EXERCISE REQUIREMENTS →
Answer these questions from the community-professionals interview text:
1. Which brands are named as trusting Vanilla?
2. For how many years does the quoted statement say the same narrative about no one understanding community work has been heard?
3. What role does Georgina Donahue say community professionals are, instead of lead singers or lead guitarists?

Vanilla provides a one-stop-shop solution that gives community leaders all the tools they need to create a thriving community. Engagement tools like ideation and gamification promote vibrant discussion and powerful moderation tools allow admins to stay on top of conversations and keep things on track. All of these features are available out of the box, and come with best-in-class technical and community support from Vanilla’s Success Team. Vanilla is trusted by King, Acer, Qualtrics, and many more leading brands. Visit vanillaforums.com.
Before the show, you told me how you wish that “community professionals would stop telling themselves and others that we are underdogs.” This is you. “I have heard the same narrative for six to seven years that no one understands our work. It’s bunk. They do, community is having its moment in the sun and has been for 24 plus months now. It only does harm to the industry and other professionals to perpetuate this idea that somehow community is getting a raw deal or as misunderstood. The stories we tell about ourselves are the ones that come true. I would like for that narrative to stop.” Let’s talk about it. Where do you think those narratives come from?
[00:11:13] Georgina Donahue: I think they used to be true. I think that at their core, community professionals, they’re not the lead singers. They’re not the lead guitarists. They’re the stage managers. They’re the ones that are making their members shine, which to me is also in order to have a successful community leader who really understands that and can really be a facilitator instead of a shiny rock star. It necessitates an ability to have mastery of your ego, which also means that community folks can tend to be pretty modest.
I think that sometimes they have a hard time recognizing and singing their own accomplishments and their own praises. All of this is a domino effect too. I think that community was an underdog for a while. I think everyone was like, “Oh, what’s this new age mumbo jumbo. I don’t think this has real business value. I don’t think this has a real organizational impact. How are you measuring your ROI after all?”

INFORMATION SUPPLIED →
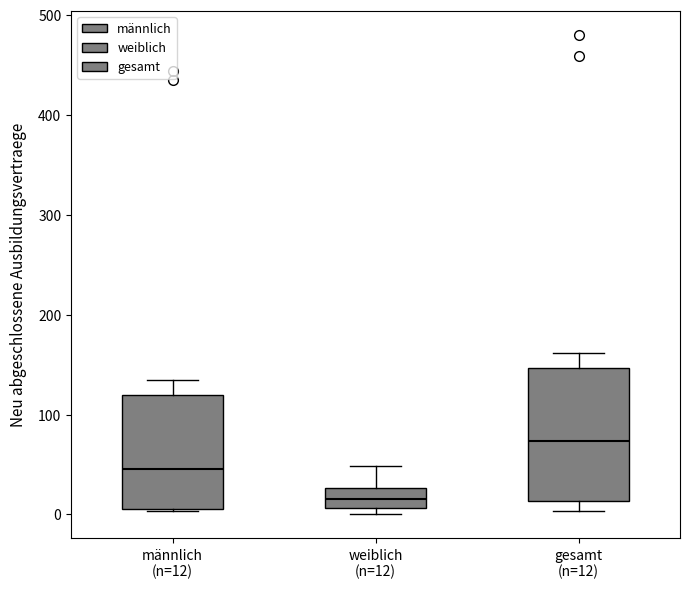

Which box has the lowest median line?

weiblich (n=12)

TASK RESULT →
1. King, Acer, and Qualtrics
2. Six to seven years
3. Stage managers